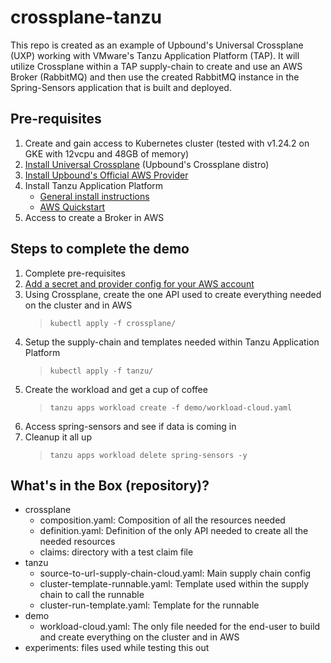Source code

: # crossplane-tanzu

This repo is created as an example of Upbound's Universal Crossplane (UXP) working with VMware's Tanzu Application Platform (TAP). It will utilize Crossplane within a TAP supply-chain to create and use an AWS Broker (RabbitMQ) and then use the created RabbitMQ instance in the Spring-Sensors application that is built and deployed.

## Pre-requisites
1. Create and gain access to Kubernetes cluster (tested with v1.24.2 on GKE with 12vcpu and 48GB of memory)
2. [Install Universal Crossplane](https://cloud.upbound.io/docs/uxp/install) (Upbound's Crossplane distro)
3. [Install Upbound's Official AWS Provider](https://marketplace.upbound.io/providers/upbound/provider-aws/v0.5.0)
4. Install Tanzu Application Platform
    - [General install instructions](https://docs.vmware.com/en/VMware-Tanzu-Application-Platform/1.2/tap/GUID-install-intro.html)
    - [AWS Quickstart](https://aws-quickstart.github.io/quickstart-vmware-tanzu-application-platform/#_deployment_options)
5. Access to create a Broker in AWS

## Steps to complete the demo
1. Complete pre-requisites
2. [Add a secret and provider config for your AWS account](https://cloud.upbound.io/docs/getting-started/build-control-plane/#add-your-credentials)
3. Using Crossplane, create the one API used to create everything needed on the cluster and in AWS 
    >`kubectl apply -f crossplane/`
4. Setup the supply-chain and templates needed within Tanzu Application Platform
    >`kubectl apply -f tanzu/`
5. Create the workload and get a cup of coffee
    >`tanzu apps workload create -f demo/workload-cloud.yaml`
6. Access spring-sensors and see if data is coming in
7. Cleanup it all up
    >`tanzu apps workload delete spring-sensors -y`

## What's in the Box (repository)?
- crossplane
    - composition.yaml: Composition of all the resources needed
    - definition.yaml:  Definition of the only API needed to create all the needed resources
    - claims:  directory with a test claim file
- tanzu
    - source-to-url-supply-chain-cloud.yaml: Main supply chain config
    - cluster-template-runnable.yaml: Template used within the supply chain to call the runnable
    - cluster-run-template.yaml: Template for the runnable
- demo
    - workload-cloud.yaml: The only file needed for the end-user to build and create everything on the cluster and in AWS
- experiments: files used while testing this out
—————
→ PROBLEM REQUIREMENTS
Find each line of the listing above that contains the string "demo", matching case exactly, and copy every such line.

→ ANSWER FOR THE TASK
## Steps to complete the demo
    >`tanzu apps workload create -f demo/workload-cloud.yaml`
- demo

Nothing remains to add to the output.